Texte fourni =>
•••

Après trois ans passés au SGRMH et plus d’une décennie à arpenter les salles de handball, Charlotte Satgé a choisi de dire stop en fin de saison. Les blessures, sa passion du hand, les rencontres et l’envie de passer à autre chose, l’ex-capitaine des « Noir et Rose » dit tout avant de partir vers de nouveaux horizons avec malheureusement, une dernière blessure pour conclure.
Trois ans après avoir quitté ton Sud natal et tant aimé, l’heure arrive de laisser la Bretagne derrière toi. Quelles émotions te traversent ?
Ce n’est pas tout à fait pareil mais il y aura aussi beaucoup d’émotions, de larmes, forcément. Quand j’ai quitté le sud pour la première fois de ma vie, en laissant tous mes proches, ce n’était vraiment pas facile, il y avait de l’appréhension mais j’ai été si bien accueillie ici que je me suis très vite sentie très bien et à l’aise.

•••

Entrées fournies =>
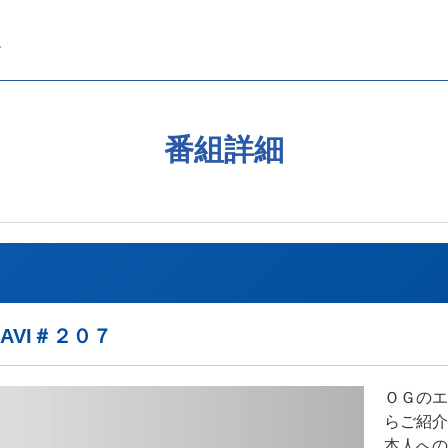
番組詳細
AVI＃２０７
ＯＧのエ
らご紹介
本人への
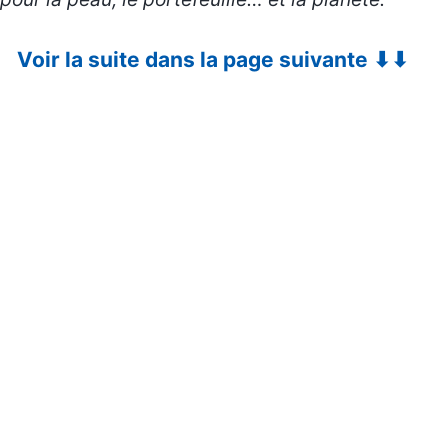
Voir la suite dans la page suivante ⬇⬇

•••

À compléter =>
a) Recopiez le passage de l'entretien avec Charlotte Satgé depuis « Après trois ans » jusqu'à « te traversent ? » inclus.
b) Reprenez toutes les entrées en remplaçant « page suivante » par « prochaine page », sans rien modifier d'autre et en laissant de côté les images.

Réponses fournies =>
a)
Après trois ans passés au SGRMH et plus d’une décennie à arpenter les salles de handball, Charlotte Satgé a choisi de dire stop en fin de saison. Les blessures, sa passion du hand, les rencontres et l’envie de passer à autre chose, l’ex-capitaine des « Noir et Rose » dit tout avant de partir vers de nouveaux horizons avec malheureusement, une dernière blessure pour conclure.
Trois ans après avoir quitté ton Sud natal et tant aimé, l’heure arrive de laisser la Bretagne derrière toi. Quelles émotions te traversent ?

b)
番組詳細
AVI＃２０７
ＯＧのエ
らご紹介
本人への
Voir la suite dans la prochaine page ⬇⬇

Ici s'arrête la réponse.